Bug 38806

Summary:	Disabled workers in mod_jk are not retried once they get in error state
Product:	Tomcat Connectors	Reporter:	Ruediger Pluem <rpluem>
Component:	Common	Assignee:	Tomcat Developers Mailing List <dev>
Status:	RESOLVED FIXED
Severity:	normal	Keywords:	PatchAvailable
Priority:	P2
Version:	unspecified
Target Milestone:	---
Hardware:	Other
OS:	All
Attachments:	Patch against 1.2.15

Description Ruediger Pluem 2006-02-28 13:02:20 UTC

I use mod_jk 1.2.15 in a failover configuration with session stickyness:

# List of available workers
worker.list=failover
 
# Master worker
# Take care that the jvmRoute attribute in the Engine tag is set to master
# for the Tomcat addressed by MASTER_HOST and MASTER_PORT
worker.master.port=MASTER_PORT
worker.master.host=MASTER_HOST
worker.master.type=ajp13
worker.master.cachesize=10
worker.master.cache_timeout=600
worker.master.socket_keepalive=1
worker.master.prepost_timeout=300
worker.master.reply_timeout=120000
worker.master.recovery_options=3
# redirect to backup if master fails
worker.master.redirect=backup

# Backup worker for failover
# Take care that the jvmRoute attribute in the Engine tag is set to backup
# for the Tomcat addressed by BACKUP_HOST and BACKUP_PORT
worker.backup.port=BACKUP_PORT
worker.backup.host=BACKUP_HOST
worker.backup.type=ajp13
worker.backup.cachesize=10
worker.backup.cache_timeout=600
worker.backup.socket_keepalive=1
worker.backup.prepost_timeout=300
worker.backup.reply_timeout=120000
worker.backup.recovery_options=3
# Set worker to disabled. This means it gets only requests in the case that
# - The session route points to this worker
# - In the failover case (see redirect setting for master above)
worker.backup.disabled=1

# Failover worker
worker.failover.type=lb
worker.failover.balanced_workers=master, backup

Once I got a session from the backup worker the session stays on this disabled
worker which is correct and expected. But if the backup server goes into error
state it does not recover from this state as disabled workers are not retried.
This is bad in the case that the disabled worker had been choosen because of
session stickyness. The attached patch fixes this.
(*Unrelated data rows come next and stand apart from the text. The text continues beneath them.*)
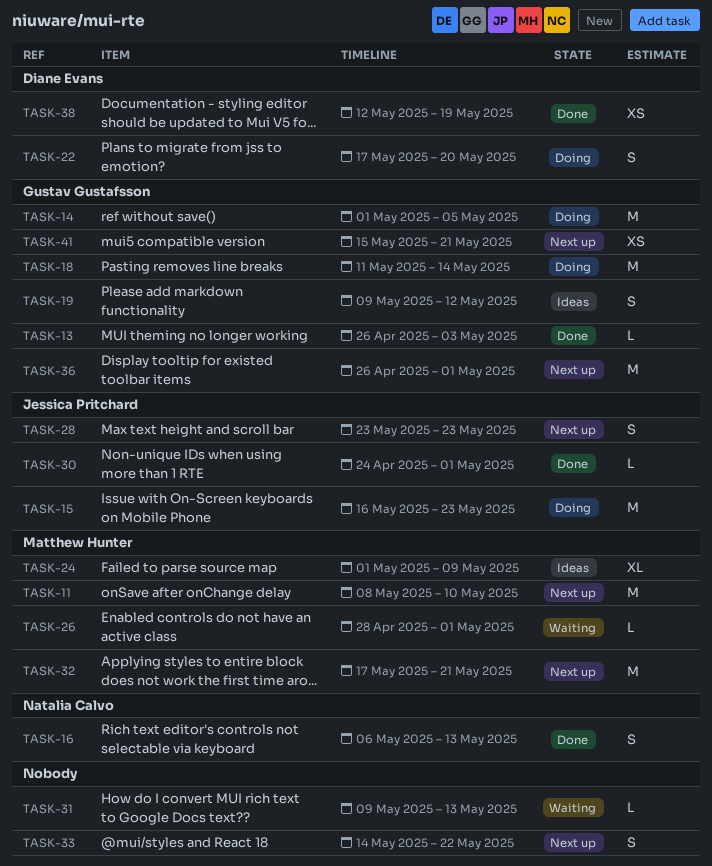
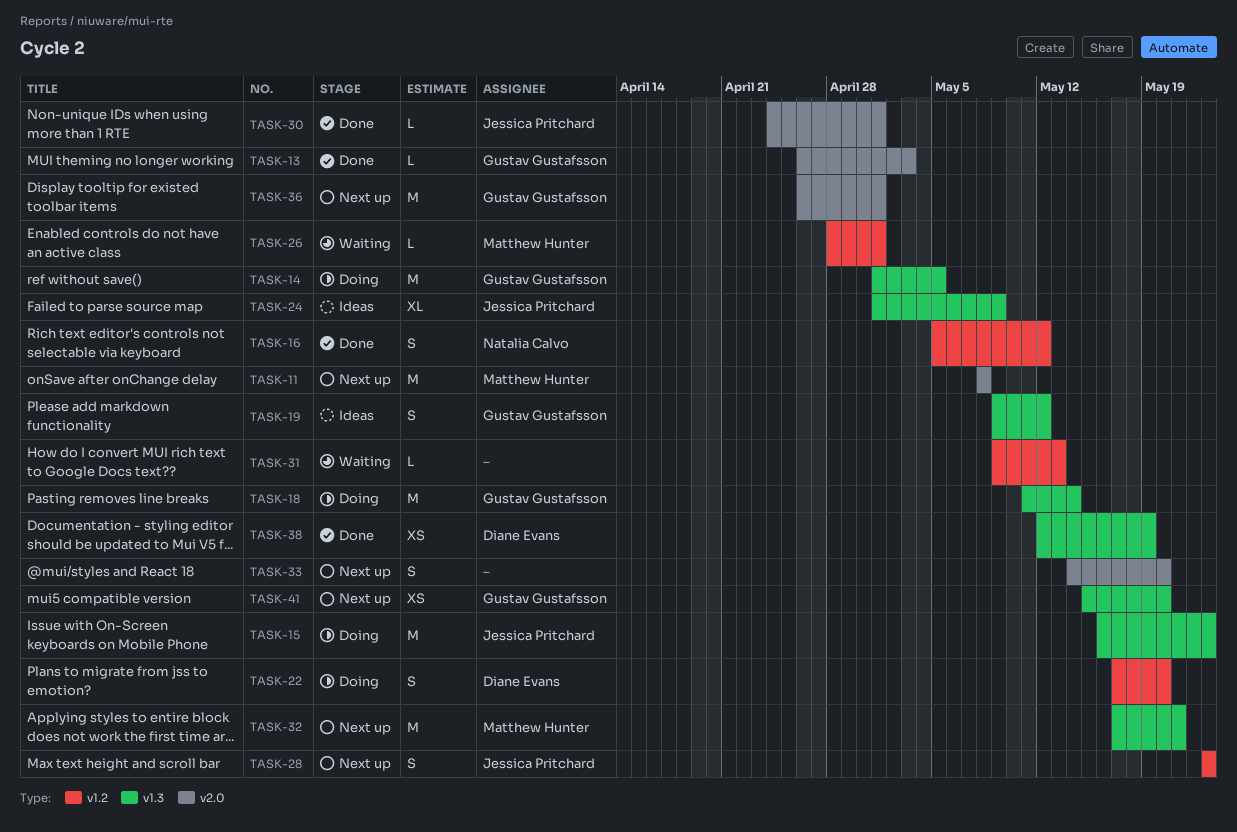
TASK-11, due: May 10 -> May 8
TASK-16, start: May 6 -> May 5
TASK-16, due: May 13 -> May 12
TASK-24, owner: Matthew Hunter -> Jessica Pritchard
TASK-33, due: May 22 -> May 20
TASK-41, due: May 21 -> May 20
Comment 1 Ruediger Pluem 2006-02-28 13:03:09 UTC

Created attachment 17807 [details]
Patch against 1.2.15

Comment 2 Mladen Turk 2006-02-28 13:18:22 UTC

Right, it makes sense to retry the disabled worker also.
Try by changing the 
#define JK_WORKER_IN_ERROR(w) ((w)->in_error_state  && !(w)->is_disabled &&
!(w)->is_busy)
to:
#define JK_WORKER_IN_ERROR(w) ((w)->in_error_state && !(w)->is_busy)

Your patch only addresses the byreq lb methods, while the others should be
treated in the same way.

Comment 3 Ruediger Pluem 2006-02-28 17:05:22 UTC

Ok. I just wasn't sure if adjusting JK_WORKER_IN_ERROR was the right thing to
do, so I limited the change to find_bysession_route. Do we really care about
disabled workers in find_best_byrequests, find_best_bytraffic and
get_most_suitable_worker (here only the one worker case)? I don't think so.

Comment 4 Mladen Turk 2006-02-28 17:57:34 UTC

Right, we don't care about disabled workers for a single worker
cause it's an oxymoron.

Anyhow, adjusting JK_WORKER_IN_ERROR should do the trick.
I really can not remember why I put that check at the first place.

Comment 5 Mladen Turk 2006-02-28 18:21:08 UTC

Fixed in the SVN.
Thanks for spotting that.